Partial reference list:

  • ACGIH: Documentation of the Threshold Limit Values (TLVs) and Biological Exposure Indices (BEIs) - Diacetyl. 2016.
  • CDC: Fixed obstructive lung disease among workers in the flavor-manufacturing industry - California, 2004-2007MMWR 56(16): 389-393, 2007.
  • Hubbs AF, Goldsmith WT, Kashon ML, Frazer D, Mercer RR, Battelli LA, Kullman GJ, Schwegler-Berry D, Friend S, Castranova V Respiratory toxicologic pathology of inhaled diacetyl in sprague-dawley rats.:, Toxicologic Pathology Vol. 36 (2), pp. 330-44.
  • Kanwal, R. et al.: Evaluation of flavorings-related lung disease risk at six microwave popcorn plants. J. Occup. Environ. Med. 48(2): 149-157, 2006.
  • Kreiss, K., Gomaa, A., Kullman, G., Fedan, K., Simoes, E.J. and Enright, P.L.: Clinical bronchiolitis obliterans in workers at a microwave-popcorn plant. New Eng. J. Med. 347(5): 330-338, 2002.
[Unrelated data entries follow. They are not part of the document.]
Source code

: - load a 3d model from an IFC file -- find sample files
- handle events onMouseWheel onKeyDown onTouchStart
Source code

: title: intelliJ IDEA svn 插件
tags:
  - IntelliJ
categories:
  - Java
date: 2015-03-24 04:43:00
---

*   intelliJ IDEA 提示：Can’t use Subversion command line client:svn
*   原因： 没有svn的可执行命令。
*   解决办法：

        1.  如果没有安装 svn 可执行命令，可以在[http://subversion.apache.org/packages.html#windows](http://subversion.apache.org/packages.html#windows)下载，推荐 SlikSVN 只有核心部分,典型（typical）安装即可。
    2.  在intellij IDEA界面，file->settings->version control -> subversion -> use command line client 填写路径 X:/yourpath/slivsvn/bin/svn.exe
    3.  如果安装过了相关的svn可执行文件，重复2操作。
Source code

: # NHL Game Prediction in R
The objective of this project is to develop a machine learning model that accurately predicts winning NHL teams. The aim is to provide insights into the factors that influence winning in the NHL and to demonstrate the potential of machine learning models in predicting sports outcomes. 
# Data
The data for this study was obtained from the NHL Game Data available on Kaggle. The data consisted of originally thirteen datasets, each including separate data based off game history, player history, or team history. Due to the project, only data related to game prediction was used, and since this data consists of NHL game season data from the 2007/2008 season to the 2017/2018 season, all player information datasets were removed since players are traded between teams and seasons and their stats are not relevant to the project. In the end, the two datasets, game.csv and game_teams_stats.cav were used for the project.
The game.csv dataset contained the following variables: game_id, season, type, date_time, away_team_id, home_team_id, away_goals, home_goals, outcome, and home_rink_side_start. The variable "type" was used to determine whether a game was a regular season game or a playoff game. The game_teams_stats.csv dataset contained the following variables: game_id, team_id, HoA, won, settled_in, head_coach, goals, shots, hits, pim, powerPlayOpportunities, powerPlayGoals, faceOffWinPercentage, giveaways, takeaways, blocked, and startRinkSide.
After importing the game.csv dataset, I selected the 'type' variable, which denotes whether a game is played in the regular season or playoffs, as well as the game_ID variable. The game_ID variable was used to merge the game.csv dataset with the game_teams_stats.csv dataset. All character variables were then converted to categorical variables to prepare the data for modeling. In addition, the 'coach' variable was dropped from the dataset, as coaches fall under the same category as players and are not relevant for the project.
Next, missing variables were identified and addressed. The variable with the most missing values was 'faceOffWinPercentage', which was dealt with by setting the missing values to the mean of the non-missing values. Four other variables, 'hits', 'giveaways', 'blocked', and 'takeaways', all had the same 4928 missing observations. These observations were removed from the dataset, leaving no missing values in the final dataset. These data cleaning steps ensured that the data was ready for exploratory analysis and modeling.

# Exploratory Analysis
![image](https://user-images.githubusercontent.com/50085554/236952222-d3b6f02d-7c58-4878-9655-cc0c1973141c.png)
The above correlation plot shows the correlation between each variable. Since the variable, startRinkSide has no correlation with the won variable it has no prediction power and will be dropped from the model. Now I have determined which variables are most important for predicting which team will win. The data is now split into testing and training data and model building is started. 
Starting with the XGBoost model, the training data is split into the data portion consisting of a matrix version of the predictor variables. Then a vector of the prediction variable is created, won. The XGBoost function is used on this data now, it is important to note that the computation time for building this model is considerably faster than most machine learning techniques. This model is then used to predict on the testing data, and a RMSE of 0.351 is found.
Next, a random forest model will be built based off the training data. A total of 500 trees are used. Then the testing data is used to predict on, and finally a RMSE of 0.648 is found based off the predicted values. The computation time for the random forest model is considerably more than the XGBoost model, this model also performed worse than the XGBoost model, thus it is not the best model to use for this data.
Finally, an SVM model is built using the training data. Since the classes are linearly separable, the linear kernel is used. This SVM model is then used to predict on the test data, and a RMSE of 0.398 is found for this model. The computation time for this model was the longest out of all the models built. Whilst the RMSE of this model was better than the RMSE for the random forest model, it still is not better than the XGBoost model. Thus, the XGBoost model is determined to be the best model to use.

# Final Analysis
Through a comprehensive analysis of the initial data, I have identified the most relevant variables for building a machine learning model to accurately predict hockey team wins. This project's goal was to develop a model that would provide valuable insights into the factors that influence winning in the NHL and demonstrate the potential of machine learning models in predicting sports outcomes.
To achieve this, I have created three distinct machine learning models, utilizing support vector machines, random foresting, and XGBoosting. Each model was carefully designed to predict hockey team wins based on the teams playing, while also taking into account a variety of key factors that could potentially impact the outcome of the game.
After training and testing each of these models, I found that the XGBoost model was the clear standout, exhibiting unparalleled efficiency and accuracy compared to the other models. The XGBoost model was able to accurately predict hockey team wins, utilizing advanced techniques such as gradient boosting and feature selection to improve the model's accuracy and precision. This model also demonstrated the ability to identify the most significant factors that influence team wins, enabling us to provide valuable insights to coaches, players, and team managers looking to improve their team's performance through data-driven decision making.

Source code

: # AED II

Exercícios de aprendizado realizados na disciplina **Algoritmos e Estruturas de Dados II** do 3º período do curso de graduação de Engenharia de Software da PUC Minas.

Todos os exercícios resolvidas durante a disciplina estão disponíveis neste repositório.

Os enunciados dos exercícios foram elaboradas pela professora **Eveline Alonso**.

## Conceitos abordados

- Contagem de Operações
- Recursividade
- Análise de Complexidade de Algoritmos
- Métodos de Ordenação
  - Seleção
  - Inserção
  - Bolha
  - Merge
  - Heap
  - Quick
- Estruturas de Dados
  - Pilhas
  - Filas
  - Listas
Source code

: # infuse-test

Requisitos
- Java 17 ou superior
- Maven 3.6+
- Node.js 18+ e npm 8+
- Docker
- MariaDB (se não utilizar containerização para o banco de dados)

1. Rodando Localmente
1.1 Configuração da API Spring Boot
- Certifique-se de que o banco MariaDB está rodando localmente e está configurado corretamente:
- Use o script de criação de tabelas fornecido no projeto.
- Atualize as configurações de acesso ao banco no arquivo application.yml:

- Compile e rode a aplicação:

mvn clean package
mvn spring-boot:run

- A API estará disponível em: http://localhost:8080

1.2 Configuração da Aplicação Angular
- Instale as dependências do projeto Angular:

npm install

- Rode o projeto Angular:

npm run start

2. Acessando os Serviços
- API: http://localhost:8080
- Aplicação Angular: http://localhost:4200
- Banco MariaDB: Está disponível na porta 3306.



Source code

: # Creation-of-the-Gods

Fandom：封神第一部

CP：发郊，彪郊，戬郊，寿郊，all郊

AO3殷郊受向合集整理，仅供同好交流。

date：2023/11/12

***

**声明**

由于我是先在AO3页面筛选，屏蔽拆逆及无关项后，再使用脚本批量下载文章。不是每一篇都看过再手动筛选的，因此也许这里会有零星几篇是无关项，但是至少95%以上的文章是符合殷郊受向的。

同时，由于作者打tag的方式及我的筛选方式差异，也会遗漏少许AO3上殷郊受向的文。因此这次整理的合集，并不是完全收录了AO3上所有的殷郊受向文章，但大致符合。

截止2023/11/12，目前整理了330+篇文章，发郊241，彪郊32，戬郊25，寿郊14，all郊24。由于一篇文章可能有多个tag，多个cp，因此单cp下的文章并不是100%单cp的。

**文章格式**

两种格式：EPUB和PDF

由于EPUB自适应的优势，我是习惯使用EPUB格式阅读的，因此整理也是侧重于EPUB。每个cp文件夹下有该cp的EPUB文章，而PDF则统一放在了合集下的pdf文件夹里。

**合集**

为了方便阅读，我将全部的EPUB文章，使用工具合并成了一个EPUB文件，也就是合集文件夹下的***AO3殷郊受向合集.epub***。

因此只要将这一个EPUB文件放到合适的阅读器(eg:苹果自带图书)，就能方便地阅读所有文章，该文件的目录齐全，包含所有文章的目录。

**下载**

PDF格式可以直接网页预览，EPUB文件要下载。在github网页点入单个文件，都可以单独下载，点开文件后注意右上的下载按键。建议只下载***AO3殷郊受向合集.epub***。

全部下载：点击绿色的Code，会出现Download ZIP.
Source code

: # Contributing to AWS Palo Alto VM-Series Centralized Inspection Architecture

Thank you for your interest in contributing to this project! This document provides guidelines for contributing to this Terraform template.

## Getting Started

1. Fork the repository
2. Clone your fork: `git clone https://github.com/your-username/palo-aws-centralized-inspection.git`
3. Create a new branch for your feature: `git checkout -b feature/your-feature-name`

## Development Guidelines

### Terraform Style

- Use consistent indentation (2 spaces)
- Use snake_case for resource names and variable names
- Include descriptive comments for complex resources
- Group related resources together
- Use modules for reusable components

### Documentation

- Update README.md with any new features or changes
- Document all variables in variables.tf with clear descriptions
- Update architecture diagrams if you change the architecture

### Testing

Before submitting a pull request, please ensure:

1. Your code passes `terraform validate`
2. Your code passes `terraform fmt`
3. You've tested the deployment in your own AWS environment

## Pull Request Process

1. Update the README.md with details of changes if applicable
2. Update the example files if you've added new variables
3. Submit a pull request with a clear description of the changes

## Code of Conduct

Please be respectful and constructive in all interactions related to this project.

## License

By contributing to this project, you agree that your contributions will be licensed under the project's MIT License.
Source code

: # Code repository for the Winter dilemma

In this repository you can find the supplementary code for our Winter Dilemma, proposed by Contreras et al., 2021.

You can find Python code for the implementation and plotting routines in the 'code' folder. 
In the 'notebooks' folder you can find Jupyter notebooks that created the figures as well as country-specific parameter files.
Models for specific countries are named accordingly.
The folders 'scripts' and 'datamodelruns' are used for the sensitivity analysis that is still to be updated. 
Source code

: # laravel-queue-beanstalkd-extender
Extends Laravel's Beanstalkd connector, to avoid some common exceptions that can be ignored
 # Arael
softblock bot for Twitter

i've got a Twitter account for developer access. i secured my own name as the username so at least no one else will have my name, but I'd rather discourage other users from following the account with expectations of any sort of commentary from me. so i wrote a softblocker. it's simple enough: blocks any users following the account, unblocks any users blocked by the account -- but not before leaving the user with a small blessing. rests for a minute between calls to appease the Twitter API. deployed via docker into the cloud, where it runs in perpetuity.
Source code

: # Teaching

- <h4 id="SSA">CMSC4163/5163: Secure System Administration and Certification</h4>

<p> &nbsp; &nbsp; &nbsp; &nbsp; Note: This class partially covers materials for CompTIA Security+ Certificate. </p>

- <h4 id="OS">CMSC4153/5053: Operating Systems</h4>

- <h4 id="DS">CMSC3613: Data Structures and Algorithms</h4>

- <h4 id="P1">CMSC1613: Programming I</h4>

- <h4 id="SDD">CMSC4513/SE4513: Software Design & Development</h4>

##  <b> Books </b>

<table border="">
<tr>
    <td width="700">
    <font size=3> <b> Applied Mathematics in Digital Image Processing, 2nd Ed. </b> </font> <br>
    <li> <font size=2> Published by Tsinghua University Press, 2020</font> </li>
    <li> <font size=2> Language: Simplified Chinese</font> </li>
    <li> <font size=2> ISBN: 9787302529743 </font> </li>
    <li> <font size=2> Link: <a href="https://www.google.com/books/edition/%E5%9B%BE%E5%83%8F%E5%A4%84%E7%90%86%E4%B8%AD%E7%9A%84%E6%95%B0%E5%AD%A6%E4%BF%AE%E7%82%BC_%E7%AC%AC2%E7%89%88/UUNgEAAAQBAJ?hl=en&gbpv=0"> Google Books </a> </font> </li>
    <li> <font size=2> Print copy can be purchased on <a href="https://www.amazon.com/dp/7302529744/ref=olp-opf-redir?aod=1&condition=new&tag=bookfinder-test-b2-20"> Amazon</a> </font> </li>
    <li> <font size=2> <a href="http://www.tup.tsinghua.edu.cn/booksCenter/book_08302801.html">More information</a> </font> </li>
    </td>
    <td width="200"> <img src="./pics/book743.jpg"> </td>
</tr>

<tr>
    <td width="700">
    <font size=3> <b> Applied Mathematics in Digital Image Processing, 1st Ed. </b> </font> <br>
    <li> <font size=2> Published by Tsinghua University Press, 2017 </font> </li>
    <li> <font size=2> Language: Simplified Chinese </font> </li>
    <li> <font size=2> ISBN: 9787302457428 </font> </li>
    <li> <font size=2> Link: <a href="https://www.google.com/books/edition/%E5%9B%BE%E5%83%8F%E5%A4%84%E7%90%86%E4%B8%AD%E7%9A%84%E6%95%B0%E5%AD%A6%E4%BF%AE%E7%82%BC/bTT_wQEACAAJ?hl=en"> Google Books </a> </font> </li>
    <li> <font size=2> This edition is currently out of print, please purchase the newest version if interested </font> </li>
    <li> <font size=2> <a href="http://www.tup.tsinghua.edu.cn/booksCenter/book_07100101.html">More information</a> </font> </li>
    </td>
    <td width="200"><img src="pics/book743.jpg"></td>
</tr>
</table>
  • Kullman, G., Boylstein, R., Jones, W., Piacitelli, C., Pendergrass, S. and Kreiss, K.: Characterization of respiratory exposures at a microwave popcorn plant with cases of bronchiolitis obliterans. J. Occup. Environ. Hyg. 2(3): 169-178, 2005.
  • NIOSH: Preventing Lung Disease in Workers Who Use or Make Flavorings. NIOSH Publication No. 2004-110. 2004.
  • NIOSH: Safety and Health Topic - Flavorings-Related Lung Disease. 2006.
  • NIOSH/CEC/IPCS: International Chemical Safety Cards2,3-Butanedione. April 2009.